Aufgabe 1 => Gib an, in wie vielen Zeilen der Datensätze die Zeichenfolge „kern“ vorkommt, und nenne dabei nur die Zahl.

Textauszug =>
•••
Gastbeitrag von Gabor Steingart - Wir erleben den Deutschland-Alarm - die Ampel sollte nicht dagegen anschreien
Weil die Wähler in Thüringen und Sachsen sich einen sozialen und starken Staat wünschen, haben AfD und BSW profitiert. Die Alarmglocken der Demokratie schrillen. In Berlin dürften sie nicht zu überhören sein. Vor allem bei der FDP rumort es.
Wenn in der Werkshalle die Sirene ertönt, ist Wachsamkeit geboten. Die Sirene ist der unüberhörbare Hinweis auf einen Fehler im System.
Die Sirene ist nicht klug und nie schön, nur effektiv.
Die Sirene ist immer schrill und daher vorsätzlich unangenehm.
Die Sirene warnt vor dem nächstgrößeren Unheil.
Und: Die Sirene ist niemals die Lösung.
Die Zweiton-Sirene des gestrigen Abends funkt auf der Frequenz AfD und auf der Frequenz Bündnis Sahra Wagenknecht. Die Anti-Ausländer-Partei und Anti-Europa-Partei der Alice Weidel hat bei den Landtagswahlen in Thüringen die Position eins und in Sachsen die Position zwei erreicht. Sahra Wagenknecht konnte SPD und Linkspartei in beiden Bundesländern deklassieren.
Das Ergebnis: In Thüringen wurde Ministerpräsident Bodo Ramelow von der Linkspartei abgewählt. In Sachsen hat CDU-Ministerpräsident Michael Kretschmer seine Führung knapp verteidigt.
•••
Aufgabe 2 => Wer wurde laut dem Gastbeitrag in Thüringen als Ministerpräsident abgewählt?

Bereitgestellte Daten =>
•••
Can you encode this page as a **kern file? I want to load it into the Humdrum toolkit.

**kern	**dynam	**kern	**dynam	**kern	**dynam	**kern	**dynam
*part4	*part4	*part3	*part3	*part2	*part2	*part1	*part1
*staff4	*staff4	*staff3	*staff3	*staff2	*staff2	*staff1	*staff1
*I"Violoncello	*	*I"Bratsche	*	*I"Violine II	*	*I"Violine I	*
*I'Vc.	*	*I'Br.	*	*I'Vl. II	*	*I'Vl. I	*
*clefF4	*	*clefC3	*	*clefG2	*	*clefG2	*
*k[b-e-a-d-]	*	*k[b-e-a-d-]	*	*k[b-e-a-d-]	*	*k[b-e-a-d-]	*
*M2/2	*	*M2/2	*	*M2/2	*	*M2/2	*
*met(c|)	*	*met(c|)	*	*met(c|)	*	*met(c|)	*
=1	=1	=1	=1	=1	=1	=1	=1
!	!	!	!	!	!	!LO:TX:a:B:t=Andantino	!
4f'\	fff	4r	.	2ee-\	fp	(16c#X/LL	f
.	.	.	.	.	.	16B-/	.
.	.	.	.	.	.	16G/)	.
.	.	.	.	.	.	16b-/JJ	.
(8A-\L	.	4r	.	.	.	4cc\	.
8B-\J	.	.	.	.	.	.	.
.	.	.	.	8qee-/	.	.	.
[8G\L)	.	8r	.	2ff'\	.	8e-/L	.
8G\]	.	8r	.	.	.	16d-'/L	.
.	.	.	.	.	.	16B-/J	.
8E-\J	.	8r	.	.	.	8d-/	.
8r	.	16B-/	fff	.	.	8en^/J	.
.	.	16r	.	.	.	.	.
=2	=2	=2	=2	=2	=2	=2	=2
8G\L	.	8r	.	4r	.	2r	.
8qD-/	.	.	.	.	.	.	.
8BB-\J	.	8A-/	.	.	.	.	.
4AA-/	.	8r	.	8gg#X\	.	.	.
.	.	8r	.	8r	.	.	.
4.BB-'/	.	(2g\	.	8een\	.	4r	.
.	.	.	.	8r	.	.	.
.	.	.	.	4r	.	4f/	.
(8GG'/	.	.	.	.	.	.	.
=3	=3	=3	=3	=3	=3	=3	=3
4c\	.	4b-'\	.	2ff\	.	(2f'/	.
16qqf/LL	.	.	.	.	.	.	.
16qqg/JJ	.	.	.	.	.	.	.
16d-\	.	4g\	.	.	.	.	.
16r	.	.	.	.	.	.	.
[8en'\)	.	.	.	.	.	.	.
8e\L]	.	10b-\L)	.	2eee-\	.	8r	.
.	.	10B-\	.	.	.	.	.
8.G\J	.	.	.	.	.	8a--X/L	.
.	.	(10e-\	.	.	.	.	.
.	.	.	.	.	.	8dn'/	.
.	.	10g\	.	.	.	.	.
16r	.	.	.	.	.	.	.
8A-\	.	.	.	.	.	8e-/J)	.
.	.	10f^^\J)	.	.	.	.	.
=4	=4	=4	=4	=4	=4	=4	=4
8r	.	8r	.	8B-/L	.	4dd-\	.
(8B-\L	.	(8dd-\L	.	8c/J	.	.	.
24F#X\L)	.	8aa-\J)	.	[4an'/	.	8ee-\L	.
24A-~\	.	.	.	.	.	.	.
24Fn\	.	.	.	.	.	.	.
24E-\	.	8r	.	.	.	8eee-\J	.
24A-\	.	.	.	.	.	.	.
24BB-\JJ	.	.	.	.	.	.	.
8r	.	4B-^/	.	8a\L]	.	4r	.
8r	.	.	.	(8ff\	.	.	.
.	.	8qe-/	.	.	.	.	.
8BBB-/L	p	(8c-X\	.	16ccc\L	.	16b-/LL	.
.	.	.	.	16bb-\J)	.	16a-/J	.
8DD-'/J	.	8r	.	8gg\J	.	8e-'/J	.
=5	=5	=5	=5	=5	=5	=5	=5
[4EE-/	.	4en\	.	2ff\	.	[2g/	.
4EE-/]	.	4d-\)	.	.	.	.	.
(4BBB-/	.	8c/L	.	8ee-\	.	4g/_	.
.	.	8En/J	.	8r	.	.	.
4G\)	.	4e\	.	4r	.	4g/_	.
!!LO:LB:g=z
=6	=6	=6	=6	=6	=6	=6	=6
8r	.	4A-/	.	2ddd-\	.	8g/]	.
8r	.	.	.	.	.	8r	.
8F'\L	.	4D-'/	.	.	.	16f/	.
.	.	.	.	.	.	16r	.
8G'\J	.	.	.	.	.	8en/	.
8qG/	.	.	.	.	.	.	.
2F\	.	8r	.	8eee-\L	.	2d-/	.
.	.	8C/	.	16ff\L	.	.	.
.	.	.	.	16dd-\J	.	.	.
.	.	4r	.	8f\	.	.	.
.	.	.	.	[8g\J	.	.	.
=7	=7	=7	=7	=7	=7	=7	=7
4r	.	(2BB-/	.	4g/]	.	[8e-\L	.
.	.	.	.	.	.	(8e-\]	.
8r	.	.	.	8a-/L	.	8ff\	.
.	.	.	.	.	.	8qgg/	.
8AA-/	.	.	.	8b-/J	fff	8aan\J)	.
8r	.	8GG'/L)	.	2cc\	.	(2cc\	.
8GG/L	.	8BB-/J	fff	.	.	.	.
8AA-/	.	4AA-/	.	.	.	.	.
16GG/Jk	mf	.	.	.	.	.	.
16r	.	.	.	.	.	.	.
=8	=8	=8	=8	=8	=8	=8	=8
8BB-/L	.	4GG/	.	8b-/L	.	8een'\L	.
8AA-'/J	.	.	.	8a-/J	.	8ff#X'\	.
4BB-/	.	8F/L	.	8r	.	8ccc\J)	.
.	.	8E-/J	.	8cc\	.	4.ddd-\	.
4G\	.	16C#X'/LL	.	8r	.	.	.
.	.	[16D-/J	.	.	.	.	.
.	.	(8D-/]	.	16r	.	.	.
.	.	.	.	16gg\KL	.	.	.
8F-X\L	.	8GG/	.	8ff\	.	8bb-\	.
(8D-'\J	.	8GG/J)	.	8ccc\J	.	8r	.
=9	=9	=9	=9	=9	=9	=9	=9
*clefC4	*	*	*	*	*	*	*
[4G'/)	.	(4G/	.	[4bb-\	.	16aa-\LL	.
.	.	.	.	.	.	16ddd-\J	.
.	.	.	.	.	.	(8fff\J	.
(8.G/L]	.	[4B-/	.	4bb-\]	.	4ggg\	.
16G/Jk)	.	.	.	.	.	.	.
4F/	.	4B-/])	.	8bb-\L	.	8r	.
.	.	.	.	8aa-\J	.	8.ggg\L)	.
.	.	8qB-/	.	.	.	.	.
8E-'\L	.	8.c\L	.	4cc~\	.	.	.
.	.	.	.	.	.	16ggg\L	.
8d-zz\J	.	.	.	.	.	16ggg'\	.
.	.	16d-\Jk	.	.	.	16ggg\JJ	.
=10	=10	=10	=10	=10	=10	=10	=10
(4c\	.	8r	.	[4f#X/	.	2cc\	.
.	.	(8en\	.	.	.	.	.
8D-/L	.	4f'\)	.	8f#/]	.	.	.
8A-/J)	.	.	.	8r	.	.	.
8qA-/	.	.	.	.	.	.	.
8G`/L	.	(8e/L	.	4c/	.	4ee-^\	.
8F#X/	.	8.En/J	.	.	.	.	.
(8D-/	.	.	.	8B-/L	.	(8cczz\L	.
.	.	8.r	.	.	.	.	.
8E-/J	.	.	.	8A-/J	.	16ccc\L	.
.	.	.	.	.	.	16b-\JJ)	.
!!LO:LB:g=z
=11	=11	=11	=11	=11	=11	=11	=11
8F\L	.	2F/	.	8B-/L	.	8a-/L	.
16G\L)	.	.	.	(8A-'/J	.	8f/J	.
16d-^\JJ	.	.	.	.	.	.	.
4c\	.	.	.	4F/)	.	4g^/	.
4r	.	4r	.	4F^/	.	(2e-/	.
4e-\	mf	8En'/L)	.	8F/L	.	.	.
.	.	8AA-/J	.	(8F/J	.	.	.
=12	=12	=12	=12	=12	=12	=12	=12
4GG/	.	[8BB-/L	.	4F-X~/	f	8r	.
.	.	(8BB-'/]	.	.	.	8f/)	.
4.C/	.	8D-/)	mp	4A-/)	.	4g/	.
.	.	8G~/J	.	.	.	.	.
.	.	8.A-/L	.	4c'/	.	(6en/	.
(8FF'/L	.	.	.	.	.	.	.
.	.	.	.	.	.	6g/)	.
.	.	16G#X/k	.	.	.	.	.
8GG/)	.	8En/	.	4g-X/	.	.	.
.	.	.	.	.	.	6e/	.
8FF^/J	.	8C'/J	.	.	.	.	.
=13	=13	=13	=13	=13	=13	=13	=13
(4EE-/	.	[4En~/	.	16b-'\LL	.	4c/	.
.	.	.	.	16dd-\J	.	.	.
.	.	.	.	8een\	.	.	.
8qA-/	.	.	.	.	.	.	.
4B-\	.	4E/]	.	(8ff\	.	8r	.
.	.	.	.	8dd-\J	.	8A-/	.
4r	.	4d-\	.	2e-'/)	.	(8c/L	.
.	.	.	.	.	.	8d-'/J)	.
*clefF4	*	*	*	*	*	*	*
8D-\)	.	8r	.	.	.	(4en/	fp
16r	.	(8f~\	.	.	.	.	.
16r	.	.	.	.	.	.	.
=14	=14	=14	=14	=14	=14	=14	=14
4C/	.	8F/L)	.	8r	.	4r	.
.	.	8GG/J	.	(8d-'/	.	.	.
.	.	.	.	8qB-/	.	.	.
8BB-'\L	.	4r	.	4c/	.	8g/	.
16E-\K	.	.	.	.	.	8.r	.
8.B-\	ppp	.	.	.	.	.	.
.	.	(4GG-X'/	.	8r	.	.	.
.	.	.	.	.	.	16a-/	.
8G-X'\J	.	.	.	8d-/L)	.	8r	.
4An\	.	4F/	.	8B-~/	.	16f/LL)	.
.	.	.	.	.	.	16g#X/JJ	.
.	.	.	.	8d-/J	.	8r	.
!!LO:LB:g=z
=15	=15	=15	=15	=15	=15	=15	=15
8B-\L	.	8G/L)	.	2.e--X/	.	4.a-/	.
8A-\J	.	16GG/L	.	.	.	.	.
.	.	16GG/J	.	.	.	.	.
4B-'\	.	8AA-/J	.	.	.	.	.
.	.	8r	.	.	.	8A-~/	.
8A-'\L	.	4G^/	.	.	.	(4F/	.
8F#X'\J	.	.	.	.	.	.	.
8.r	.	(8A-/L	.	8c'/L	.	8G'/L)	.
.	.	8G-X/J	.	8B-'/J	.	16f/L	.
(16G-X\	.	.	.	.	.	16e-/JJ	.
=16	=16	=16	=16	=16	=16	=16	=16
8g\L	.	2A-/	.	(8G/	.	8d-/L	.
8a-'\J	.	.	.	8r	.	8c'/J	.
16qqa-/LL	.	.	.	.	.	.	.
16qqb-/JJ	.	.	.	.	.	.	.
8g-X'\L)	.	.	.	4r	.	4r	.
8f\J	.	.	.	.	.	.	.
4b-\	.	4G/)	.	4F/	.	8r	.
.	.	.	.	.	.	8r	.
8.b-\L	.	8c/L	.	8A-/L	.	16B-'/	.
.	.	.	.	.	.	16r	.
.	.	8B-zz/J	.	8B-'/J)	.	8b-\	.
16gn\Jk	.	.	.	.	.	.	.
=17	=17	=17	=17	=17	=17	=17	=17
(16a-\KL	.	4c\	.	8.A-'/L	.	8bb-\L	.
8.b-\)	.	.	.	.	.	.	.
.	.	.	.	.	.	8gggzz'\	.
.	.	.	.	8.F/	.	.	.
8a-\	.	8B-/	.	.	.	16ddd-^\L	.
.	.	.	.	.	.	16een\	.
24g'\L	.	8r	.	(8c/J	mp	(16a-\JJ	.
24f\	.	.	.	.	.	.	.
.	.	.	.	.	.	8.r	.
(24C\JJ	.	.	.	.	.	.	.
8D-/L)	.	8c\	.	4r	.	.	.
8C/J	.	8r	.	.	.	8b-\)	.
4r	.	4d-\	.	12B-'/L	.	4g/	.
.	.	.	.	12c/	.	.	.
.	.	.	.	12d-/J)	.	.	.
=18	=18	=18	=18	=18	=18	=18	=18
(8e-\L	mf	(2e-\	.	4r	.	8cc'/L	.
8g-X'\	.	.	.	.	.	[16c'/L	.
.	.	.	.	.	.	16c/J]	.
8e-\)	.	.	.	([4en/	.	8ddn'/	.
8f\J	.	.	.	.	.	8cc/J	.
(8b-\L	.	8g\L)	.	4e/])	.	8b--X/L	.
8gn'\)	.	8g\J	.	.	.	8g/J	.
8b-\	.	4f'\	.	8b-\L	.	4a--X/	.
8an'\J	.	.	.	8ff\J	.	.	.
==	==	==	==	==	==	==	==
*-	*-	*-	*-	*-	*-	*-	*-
•••
Vollständige Antwort 1 => 2

Vollständige Antwort 2 => Bodo Ramelow von der Linkspartei.